Obviously not all the fracking wastes that had been produced were still in these two Kennetcook storage ponds. What about the rest? Where did they go? The answer was that we would have to ask “the company”- with the clear implication that they have no information to offer.

Hence, a second Freedom of Information request with specific questions about the fate of the various fracking wastes. This produced a lot more information, including a great deal that the Environment area manager was very engaged with when I had been told that they had no information to give me.

But there was still obviously a lot missing on where wastes had gone, and communications that dealt with those. Follow-up queries to the department’s FOIPOP administrator were conveyed to the manager and other staff. This produced a series of clipped replies: “the companies are required to dispose at a qualified facility, but are not required to report disposal to us.”

Which is consistent at least with the answer to my first query: “you will have to ask the company.”
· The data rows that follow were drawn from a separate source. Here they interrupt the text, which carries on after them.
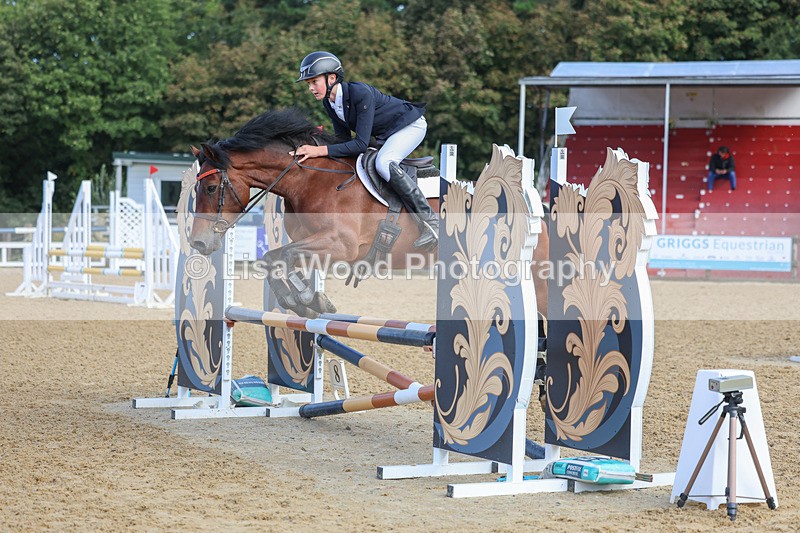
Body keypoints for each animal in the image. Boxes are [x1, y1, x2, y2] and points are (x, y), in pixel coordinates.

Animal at [190, 108, 550, 319]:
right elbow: (278, 260)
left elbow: (279, 255)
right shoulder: (313, 243)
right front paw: (308, 301)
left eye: (210, 188)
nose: (198, 244)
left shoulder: (341, 244)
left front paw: (304, 299)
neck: (311, 180)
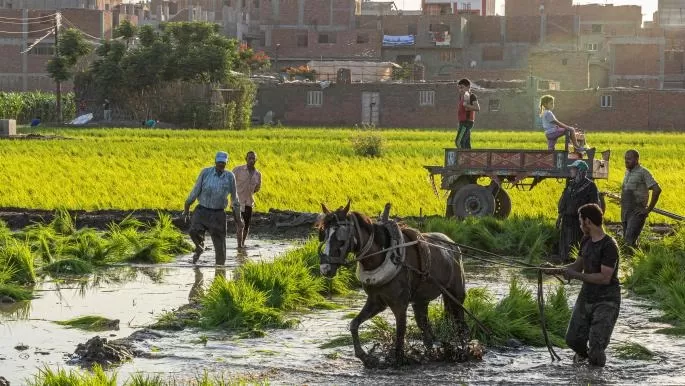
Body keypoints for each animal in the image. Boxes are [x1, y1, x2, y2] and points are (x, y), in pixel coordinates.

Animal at [318, 201, 468, 366]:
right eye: (323, 234)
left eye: (340, 236)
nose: (325, 268)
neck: (382, 256)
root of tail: (452, 244)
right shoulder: (376, 302)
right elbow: (354, 324)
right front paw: (365, 357)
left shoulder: (399, 305)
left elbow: (400, 334)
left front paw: (398, 360)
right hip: (421, 301)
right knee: (425, 328)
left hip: (456, 295)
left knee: (461, 325)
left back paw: (463, 350)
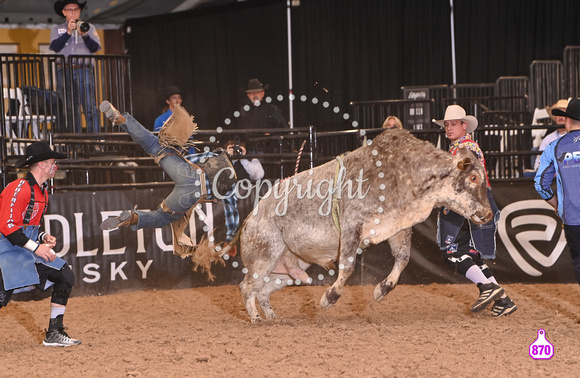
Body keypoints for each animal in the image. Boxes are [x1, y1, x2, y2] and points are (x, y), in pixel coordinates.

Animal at [233, 128, 492, 324]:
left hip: (287, 270)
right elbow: (347, 266)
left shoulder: (399, 226)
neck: (402, 171)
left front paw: (381, 290)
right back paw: (256, 319)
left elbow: (403, 258)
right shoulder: (352, 225)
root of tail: (251, 217)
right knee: (247, 287)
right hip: (263, 255)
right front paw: (329, 298)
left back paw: (272, 318)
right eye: (473, 178)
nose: (488, 214)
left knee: (262, 290)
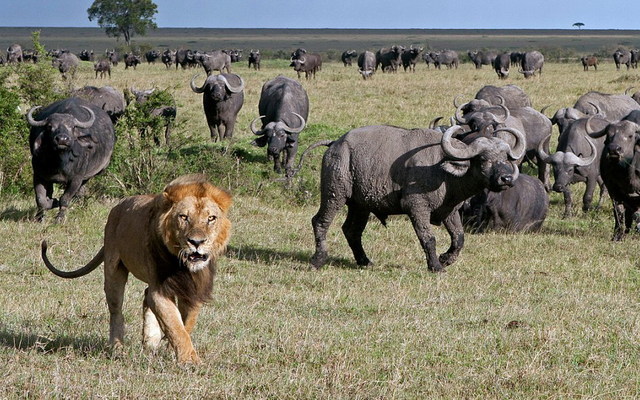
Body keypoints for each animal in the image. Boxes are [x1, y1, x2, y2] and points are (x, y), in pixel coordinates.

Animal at [40, 173, 231, 364]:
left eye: (211, 218)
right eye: (184, 217)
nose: (197, 242)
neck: (182, 265)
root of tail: (117, 206)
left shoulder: (194, 289)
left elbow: (186, 324)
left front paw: (172, 351)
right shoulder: (160, 289)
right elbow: (175, 326)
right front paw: (190, 361)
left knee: (146, 296)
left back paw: (150, 340)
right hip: (113, 269)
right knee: (116, 311)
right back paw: (117, 349)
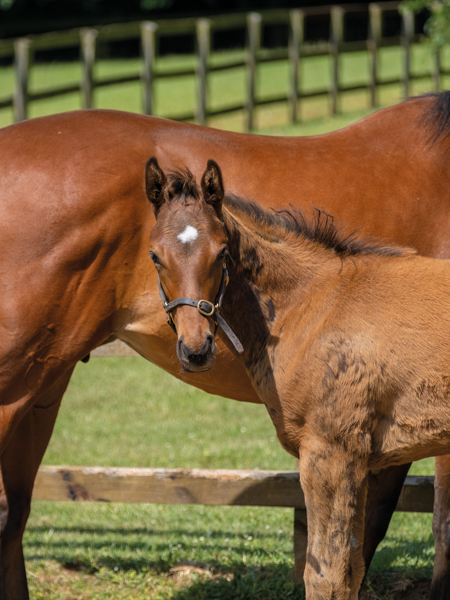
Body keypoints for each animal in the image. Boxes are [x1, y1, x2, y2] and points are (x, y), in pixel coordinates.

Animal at [2, 91, 450, 596]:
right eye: (153, 255)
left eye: (221, 253)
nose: (196, 348)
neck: (319, 299)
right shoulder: (343, 452)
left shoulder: (341, 450)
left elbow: (343, 568)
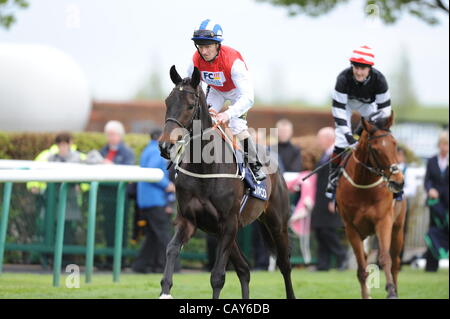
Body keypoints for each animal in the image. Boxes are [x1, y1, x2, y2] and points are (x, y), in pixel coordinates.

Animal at [157, 66, 296, 302]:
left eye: (190, 105)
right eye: (167, 102)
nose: (166, 146)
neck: (205, 169)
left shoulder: (228, 223)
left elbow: (217, 277)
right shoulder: (189, 220)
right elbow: (171, 249)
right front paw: (165, 291)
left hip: (277, 224)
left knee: (284, 264)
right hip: (222, 231)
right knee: (244, 269)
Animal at [338, 113, 408, 300]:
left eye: (395, 144)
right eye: (375, 149)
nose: (398, 182)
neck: (363, 186)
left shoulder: (383, 221)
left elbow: (385, 258)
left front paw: (391, 291)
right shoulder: (351, 229)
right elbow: (362, 268)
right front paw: (366, 294)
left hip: (398, 229)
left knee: (396, 262)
This obviously raises immediate questions like: “but the companies have to answer if you ask? Did you ask?”

But setting those questions aside, and bearing in mind that this is a FOIPOP process where the Department is required to divulge, let us look at the claim that they had no further information on where any Kennetcook are fracking wastes went. The official line in the documentation is that the Windsor discharges came from the Kennetcook storage ponds.

Environment had and has considerable documentation on the Windsor arrangement. So why was this not provided as part of the required FOIPOP disclosure? When the FOIPOP Office Review asked the Department for an accounting, they replied that it was a different Industrial Approval in a different file, and “saw no connection.”

 

We Need a Robust Hydraulic Fracturing Review with Expanded Scope and Participation,

Not the Token We Have Now So The Government Can Safely Make Whatever Decision They Want After the Election

The NDP government tells us it will all be taken care of by the Hydraulic Fracturing Review. Grand claims are made that the Review will look at whether fracking even can be safe, but the civil servants charged with the work only talk about examining “better regulations.” There are problems enough with that severe limitation of scope. But what hope can there be in “better regulations” from government departments so cavalier about and heedless of the regulations they now have?

First order of business for all Nova Scotians: make demands on your government.

Show us the money. What  reason is there for us to see the NDP’s invisible Hydraulic Fracturing Review as anything more than a tactic to be free to make their decision, after the election?